C’est mon coup de cœur absolu de ces deux dernières années. Déjà vus trois fois. Toujours une claque. Et une cervicale en moins.
Ils font du vrai. Et ils sont bruyamment recommandés par Joe Talbot himself, qui nous les a présentés à Paris en première partie de IDLES au Zénith.
Le genre de post-punk-noise déglingué, nourri au malaise social, aux guitares râpeuses et aux coups de batterie qui font reculer l’ostéopathe.
DITZ est magique parce qu’ils sont sincères. Et efficaces. Et entiers. Et ça fait du bien. Ils disent que l’Angleterre est toujours un peu vénère. Et ça réaligne les planètes dans ce monde merdique.
Avec au centre du vortex la personnalité charismatique et unique de Cal Francis, qui semble t’engueuler pendant tout le set et te rendre personnellement responsable de tout ce qui déconne sur Terre. Y compris ton propre rapport à ton corps.
Bref. Je les aime.
Originaires de Brighton, ils traînent une réputation de groupe qui ne joue jamais à moitié. Et c’est vrai. Des types qui montent sur scène comme d’autres montent sur le ring : avec un sourire inquiétant de psychopathe et les veines prêtes à exploser.
Et leur truc, c’est la rupture de rythme.
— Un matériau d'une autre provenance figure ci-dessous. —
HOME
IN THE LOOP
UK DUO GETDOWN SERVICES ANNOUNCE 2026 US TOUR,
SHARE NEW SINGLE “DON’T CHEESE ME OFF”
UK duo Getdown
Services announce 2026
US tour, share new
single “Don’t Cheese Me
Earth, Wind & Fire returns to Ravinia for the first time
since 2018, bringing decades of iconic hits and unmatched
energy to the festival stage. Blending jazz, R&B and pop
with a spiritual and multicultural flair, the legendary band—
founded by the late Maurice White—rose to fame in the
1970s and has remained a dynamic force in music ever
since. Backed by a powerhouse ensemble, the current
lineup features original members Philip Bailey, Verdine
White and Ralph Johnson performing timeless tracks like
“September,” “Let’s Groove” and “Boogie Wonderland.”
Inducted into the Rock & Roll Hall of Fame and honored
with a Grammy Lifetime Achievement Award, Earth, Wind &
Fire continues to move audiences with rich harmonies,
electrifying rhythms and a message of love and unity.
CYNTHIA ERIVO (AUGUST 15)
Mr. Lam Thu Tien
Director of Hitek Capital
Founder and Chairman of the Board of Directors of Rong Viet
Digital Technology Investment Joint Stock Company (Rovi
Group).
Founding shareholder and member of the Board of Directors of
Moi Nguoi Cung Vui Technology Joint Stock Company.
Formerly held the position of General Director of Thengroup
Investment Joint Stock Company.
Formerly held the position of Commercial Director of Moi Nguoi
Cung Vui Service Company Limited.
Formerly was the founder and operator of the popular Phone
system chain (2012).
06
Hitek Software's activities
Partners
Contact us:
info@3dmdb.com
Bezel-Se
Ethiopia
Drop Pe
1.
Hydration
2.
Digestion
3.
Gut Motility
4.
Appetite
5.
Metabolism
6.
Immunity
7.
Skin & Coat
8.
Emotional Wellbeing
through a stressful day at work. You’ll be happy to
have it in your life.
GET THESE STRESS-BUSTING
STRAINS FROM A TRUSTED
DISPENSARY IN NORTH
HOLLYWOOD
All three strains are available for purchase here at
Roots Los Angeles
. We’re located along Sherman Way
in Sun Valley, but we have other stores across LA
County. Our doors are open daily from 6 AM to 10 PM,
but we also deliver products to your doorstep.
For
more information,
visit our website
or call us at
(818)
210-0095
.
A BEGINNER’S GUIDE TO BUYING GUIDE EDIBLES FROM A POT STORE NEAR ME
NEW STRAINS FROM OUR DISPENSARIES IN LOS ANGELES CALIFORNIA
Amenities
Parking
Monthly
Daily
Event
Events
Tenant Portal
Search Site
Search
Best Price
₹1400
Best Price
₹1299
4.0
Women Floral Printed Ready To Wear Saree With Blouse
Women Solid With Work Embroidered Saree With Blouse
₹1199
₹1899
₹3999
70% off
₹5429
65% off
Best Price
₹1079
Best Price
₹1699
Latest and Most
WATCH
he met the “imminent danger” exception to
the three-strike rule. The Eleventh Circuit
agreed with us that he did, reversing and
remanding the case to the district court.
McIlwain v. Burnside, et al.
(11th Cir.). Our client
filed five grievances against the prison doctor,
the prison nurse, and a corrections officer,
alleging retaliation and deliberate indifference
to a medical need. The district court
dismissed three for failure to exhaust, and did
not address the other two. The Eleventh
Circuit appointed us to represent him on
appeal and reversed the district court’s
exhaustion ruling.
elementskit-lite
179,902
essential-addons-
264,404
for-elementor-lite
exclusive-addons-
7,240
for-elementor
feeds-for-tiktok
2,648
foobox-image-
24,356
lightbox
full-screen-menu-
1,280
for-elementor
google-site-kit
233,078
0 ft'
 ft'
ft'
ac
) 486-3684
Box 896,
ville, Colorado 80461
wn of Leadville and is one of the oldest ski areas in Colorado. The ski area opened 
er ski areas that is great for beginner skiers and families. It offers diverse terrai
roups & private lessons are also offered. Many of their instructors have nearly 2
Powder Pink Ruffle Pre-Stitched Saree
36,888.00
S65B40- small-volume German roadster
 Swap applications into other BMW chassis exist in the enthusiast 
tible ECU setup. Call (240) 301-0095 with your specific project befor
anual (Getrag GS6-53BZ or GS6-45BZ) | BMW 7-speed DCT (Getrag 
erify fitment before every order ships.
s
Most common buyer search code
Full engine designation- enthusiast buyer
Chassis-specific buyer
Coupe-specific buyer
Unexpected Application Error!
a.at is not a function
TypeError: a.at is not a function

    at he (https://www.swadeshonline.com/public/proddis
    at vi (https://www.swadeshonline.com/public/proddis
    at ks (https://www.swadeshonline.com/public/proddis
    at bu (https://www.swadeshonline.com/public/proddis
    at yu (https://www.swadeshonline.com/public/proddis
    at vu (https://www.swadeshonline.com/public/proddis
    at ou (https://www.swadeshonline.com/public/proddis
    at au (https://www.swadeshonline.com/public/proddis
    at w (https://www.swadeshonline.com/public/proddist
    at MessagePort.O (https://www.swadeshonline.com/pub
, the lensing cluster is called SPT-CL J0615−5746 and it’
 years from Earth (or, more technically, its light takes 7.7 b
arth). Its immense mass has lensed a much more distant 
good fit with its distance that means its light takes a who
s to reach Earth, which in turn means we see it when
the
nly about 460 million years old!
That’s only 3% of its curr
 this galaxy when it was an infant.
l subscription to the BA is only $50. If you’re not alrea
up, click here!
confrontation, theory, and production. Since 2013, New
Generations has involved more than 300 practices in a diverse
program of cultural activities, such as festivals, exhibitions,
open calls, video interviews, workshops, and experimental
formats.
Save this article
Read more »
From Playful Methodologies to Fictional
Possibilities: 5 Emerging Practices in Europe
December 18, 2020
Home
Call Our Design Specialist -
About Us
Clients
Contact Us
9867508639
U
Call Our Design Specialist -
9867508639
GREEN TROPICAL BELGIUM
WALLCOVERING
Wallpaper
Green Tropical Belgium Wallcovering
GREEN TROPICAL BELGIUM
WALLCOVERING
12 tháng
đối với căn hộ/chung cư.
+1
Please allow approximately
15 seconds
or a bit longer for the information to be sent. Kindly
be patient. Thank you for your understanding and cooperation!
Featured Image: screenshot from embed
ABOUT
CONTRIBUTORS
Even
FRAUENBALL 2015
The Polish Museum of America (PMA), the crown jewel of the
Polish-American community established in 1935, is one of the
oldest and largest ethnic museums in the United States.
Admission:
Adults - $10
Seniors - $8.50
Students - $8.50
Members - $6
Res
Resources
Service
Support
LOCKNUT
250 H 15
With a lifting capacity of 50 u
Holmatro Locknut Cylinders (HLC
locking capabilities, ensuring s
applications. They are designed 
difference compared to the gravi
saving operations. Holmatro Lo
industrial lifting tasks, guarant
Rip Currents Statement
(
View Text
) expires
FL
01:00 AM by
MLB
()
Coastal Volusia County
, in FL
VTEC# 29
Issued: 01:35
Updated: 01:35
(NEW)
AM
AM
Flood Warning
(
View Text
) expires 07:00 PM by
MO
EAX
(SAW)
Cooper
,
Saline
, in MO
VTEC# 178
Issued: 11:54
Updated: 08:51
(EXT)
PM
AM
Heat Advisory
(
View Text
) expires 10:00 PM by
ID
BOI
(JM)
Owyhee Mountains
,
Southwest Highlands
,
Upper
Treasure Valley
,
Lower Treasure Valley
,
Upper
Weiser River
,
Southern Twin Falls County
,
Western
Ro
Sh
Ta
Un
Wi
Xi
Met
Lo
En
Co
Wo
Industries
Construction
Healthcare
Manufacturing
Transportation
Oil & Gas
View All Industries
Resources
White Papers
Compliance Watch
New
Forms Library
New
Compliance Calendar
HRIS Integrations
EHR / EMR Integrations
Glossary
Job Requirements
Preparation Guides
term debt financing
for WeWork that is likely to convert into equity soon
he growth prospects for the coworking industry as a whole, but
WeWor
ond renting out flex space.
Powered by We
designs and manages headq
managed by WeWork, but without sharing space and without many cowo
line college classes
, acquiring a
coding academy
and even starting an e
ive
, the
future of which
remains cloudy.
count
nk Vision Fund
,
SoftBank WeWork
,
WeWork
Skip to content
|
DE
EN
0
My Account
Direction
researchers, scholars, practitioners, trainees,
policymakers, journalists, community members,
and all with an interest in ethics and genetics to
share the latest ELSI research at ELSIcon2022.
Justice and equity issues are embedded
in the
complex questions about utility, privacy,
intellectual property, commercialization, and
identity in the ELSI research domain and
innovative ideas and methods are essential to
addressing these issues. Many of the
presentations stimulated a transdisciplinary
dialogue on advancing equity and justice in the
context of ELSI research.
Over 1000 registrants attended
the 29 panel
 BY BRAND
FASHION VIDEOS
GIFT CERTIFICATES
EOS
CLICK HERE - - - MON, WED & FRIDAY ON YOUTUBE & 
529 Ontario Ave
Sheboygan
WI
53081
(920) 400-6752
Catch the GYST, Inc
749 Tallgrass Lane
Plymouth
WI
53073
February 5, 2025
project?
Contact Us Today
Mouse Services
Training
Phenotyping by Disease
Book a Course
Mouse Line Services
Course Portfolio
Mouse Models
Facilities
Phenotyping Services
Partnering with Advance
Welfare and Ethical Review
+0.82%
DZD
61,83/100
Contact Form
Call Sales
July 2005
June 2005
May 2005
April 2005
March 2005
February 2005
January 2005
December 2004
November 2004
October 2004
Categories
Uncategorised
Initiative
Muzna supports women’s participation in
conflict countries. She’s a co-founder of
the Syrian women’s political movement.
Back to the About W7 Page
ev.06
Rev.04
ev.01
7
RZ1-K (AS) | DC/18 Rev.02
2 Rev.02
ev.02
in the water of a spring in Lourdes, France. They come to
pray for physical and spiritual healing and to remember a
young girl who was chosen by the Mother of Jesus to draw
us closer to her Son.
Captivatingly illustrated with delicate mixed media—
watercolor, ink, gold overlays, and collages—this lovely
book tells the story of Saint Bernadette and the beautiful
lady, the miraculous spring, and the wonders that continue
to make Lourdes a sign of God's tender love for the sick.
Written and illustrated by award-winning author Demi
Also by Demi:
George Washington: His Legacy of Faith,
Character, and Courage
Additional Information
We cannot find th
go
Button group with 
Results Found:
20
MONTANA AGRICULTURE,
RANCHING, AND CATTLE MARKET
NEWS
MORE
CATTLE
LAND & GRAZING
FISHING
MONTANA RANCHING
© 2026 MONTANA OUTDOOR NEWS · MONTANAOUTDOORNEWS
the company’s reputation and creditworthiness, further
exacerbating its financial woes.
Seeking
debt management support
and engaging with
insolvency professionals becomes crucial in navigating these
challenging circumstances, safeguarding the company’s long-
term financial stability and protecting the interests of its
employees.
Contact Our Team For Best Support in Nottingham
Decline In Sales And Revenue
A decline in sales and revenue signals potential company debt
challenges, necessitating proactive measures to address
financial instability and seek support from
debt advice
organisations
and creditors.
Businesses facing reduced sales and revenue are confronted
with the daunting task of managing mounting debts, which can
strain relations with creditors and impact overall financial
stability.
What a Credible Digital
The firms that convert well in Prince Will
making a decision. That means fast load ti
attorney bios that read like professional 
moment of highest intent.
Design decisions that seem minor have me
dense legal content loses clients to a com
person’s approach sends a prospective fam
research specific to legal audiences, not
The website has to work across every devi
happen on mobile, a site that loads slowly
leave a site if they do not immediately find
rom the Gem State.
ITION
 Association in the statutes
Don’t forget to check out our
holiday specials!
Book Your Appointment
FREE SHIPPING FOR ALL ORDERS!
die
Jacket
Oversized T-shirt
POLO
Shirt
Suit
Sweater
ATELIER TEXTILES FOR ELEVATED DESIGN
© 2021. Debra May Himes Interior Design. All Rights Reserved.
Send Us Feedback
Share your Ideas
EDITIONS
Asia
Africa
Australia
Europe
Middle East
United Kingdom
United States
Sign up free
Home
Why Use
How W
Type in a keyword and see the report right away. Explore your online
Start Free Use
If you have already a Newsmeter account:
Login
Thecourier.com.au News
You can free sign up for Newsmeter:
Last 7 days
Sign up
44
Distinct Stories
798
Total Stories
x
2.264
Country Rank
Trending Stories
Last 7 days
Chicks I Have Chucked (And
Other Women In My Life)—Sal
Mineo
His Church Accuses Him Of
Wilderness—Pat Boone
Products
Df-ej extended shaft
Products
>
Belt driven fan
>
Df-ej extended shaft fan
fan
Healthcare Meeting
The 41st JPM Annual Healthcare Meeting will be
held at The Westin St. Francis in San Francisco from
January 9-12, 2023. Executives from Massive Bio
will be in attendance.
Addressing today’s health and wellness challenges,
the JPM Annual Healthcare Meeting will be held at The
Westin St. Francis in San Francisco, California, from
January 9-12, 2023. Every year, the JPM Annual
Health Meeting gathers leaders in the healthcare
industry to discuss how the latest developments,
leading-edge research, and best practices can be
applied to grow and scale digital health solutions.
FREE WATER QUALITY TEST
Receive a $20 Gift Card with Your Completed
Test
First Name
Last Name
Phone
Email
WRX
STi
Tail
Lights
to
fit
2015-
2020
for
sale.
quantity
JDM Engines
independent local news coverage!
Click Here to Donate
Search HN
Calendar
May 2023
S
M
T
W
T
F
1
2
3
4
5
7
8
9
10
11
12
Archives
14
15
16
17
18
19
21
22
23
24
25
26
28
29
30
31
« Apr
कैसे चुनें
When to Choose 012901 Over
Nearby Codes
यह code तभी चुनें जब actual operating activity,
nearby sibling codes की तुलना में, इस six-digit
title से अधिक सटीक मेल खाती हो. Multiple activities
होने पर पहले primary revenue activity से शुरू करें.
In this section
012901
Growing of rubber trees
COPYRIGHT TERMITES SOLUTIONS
Et leur science du chaos n’est pas un hasard : l’un des guitaristes est batteur à la base. Du coup, t’as deux cerveaux de batteurs dans le line-up. D’où cette obsession du contretemps, des mesures tordues et des breaks qui cassent les genoux.
Résultat : les morceaux se désarticulent, changent de direction sans prévenir, t’égarent volontairement… puis te rattrapent par le fond du slip pour te replonger dans le riff suivant.
C’est une gymnastique rythmique millimétrée, un chaos orchestré qui donne cette impression que tout peut s’effondrer mais jamais vraiment.
Ajoute là-dessus une basse bien en avant, un exosquelette en titane, et des guitares traitées comme des samples vivants : des blocs jetés dans la mêlée qui se parlent et se répondent. Avec des touches comme un tableau impressionniste.
Et cette fois, c’est Lille qui prend.
Un concert de fin de résidence à l’Aéronef.
Ce n’est pas une date de tournée. C’est plus intime, plus brut, plus risqué.
- On va voir le nouveau set avant tout le monde, pendant que les morceaux fument encore
- On va essuyer les plâtres, les cris et les nouvelles structures
- On va voir si le chaos sait se réinventer
- Et pour une fois on est prioritaires sur Paris. Fierté chauvine de fond de cuve mais assumée.
J’ai ma place.
Ils ont leurs amplis.
À voir si t’as du courage, des acouphènes traités et pas peur de finir un peu moins con.